ROCK SPRINGS – Yana Ludwig says she will formally file her candidacy for the Wyoming Senate seat in May. She is seeking the seat of U.S. Sen. Mike Enzi, R-Wyo., who is retiring.
She came to Wyoming from Rutledge, Missouri. She previously lived in the ranching and horseback community of Bemidji, Minnesota. Her educational background includes Carleton College and Eastern Michigan University for her interdisciplinary bachelor’s degree. She is an award-winning author of the book “Together Resilient: Building Community in the Age of Climate Disruption” and a guest speaker at Tedx Talks. Her memberships include Laramie’s Unitarian Universalist Fellowship and Solidarity House Cooperative. Her love for organic gardening, backpacking, and hunting influences her beliefs and ideals that she vows to push for during the election.
While speaking, Ludwig fills the conversation with her vibrant personality -- making jokes when needed, being passionate about her beliefs, and ending with appreciation for an open conversation. She constantly notes how refreshing it is talking to Wyomingites and how receptive people are to her campaign.
The obvious topics that come up in conversation include the minimum wage, pay gap, bringing jobs to Wyoming, health care and immigration policy. Detailing her stances, she wants to increase minimum wage, bring different types of employment to Wyoming, and make borders open.
At the moment, Wyoming is one of two states with the lowest minimum wage in the country and 39th in the country for the gender pay gap. According to the Living Wage Calculator from the Massachusetts Institute of Technology, which lists the amount individuals must earn to support themselves and their families, Sweetwater County needs to set the minimum wage at $11.07 for one adult with no children -- $3.82 more than the federal minimum wage and $5.92 more than the state minimum wage.
Ludwig believes the underlying problem is top wages being so high. She would like to link the ratio between the salary of the CEO and lowest paid people in the company. To raise CEO salaries, they would need to increase the pay for everyone else.
Ludwig believes that the pay gap increases codependent relationships. This is due to women, especially single mothers, having to rely on men, resulting in unhealthy relationships.
She would like to bring more jobs to Wyoming and diversify the economy. She believes that every county caucus should include a discussion on what jobs they would like to attract. With state and national backing, she wants to bring more jobs to the Cowboy State and fill them with Wyoming residents and not pull workers from other states. Ludwig would like to encourage strong unions and said “unions tend to be good about pay equity.”
She believes that land management is a huge asset to bringing more agricultural jobs. She added legalizing marijuana would benefit Wyoming. Nearly 90% of Wyoming residents want medical marijuana to be legal, she said, and growing marijuana in Wyoming would create jobs, decrease addictions, and produce commercial hemp. Ludwig would also decriminalize marijuana, release people convicted of marijuana-related crimes and wipe their record of related offenses.
She also believes in universal health care. Ludwig said this would reduce expenses for hospitals and practitioners. They would be able to take out their accounts receivable people who have to fight with insurance companies and patients to get bills paid. She said would be a “great boom” for Wyoming and its rural hospitals.

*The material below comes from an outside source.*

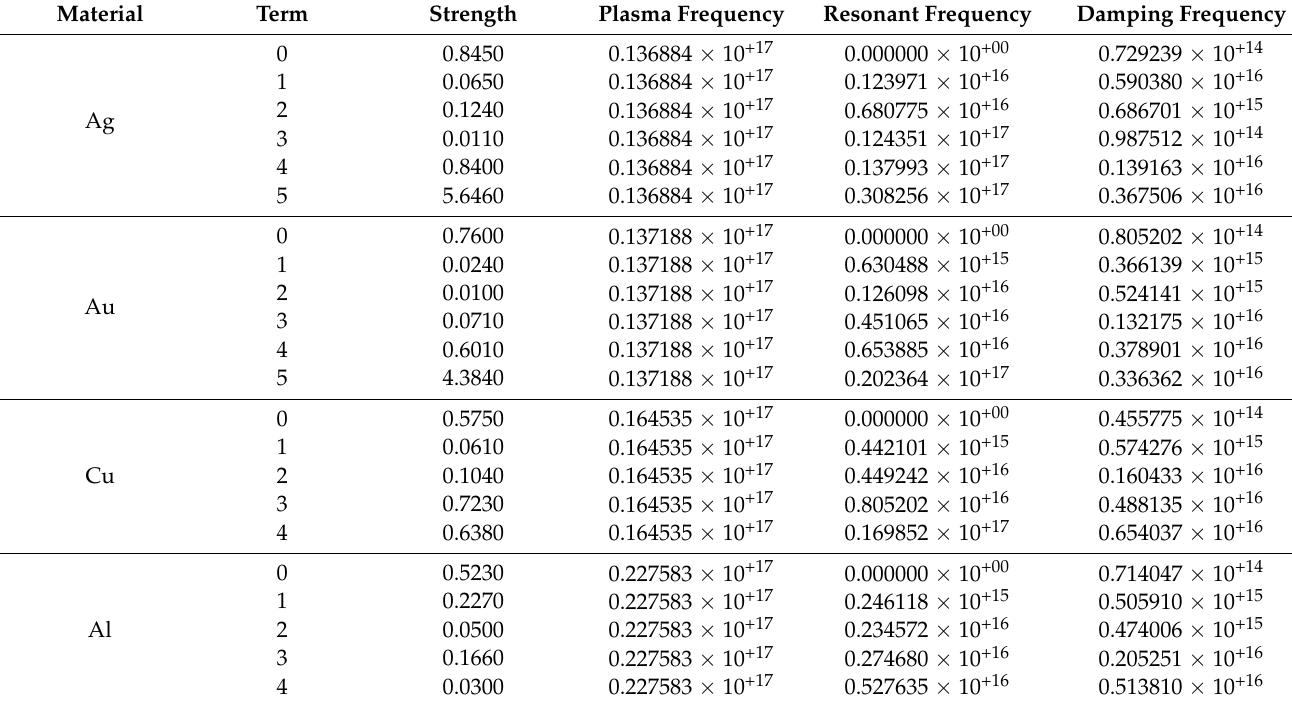
4. Results and Discussion To maximize the absorbed light in the visible and NIR regions, which leads to an increase in the J sc and the overall frequency, different proposals will be produced. The absorption of a traditional SiNW solar cell will be compared to SiNWs coated with a 2D graphene layer and with/without Au plasmonic nanoparticles distributed on the silicon substrate layer. Figure 2a,b illustrates the absorption and transmission of the four pro- posed techniques. As shown in Figure 2a, the absorptions of the traditional SiNWs and of SiNWs coated with graphene are almost the same; however, a high absorption has been obtained when Au NPs are distributed on the top silicon substrate surface. The light trans- mitted through the solar cell is illustrated given in Figure 2b. However, it is very hard to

She believes that maternal health care needs to be fully covered, including abortion and birth control, under Medicare for All. She said this is fundamental to mothers enjoying stable income and deciding how many children to have. Ludwig said she has seen free birth control work in states such as Colorado and lead to the abortion rate significantly dropping.
When it comes to her views on gun control, Ludwig said she grew up in a hunting and fishing family and has a “deep respect for hunting culture.” In her opinion, guns should not be taken away across the board. She described herself as “pretty pro-Second Amendment.” In her research, over half the people involved in school and mass shootings have domestic violence charges on their records. She said those convicted with domestic violence should not be allowed to have guns.

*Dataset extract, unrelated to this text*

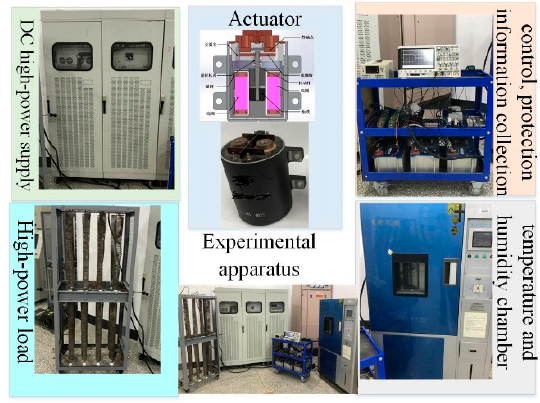
Figure 11. The experimental apparatus.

“(We have a) widespread cultural issue of using violence as a problem solving tool,” she said. “There is no sense of gun control until we have a handle on what is driving the violence.”
As the conversation went on, Ludwig talked about ways she would enforce her policies. She really wants to get down to the nitty-gritty about the issues. The underlying issues of her campaign topics are of the upmost importance to her.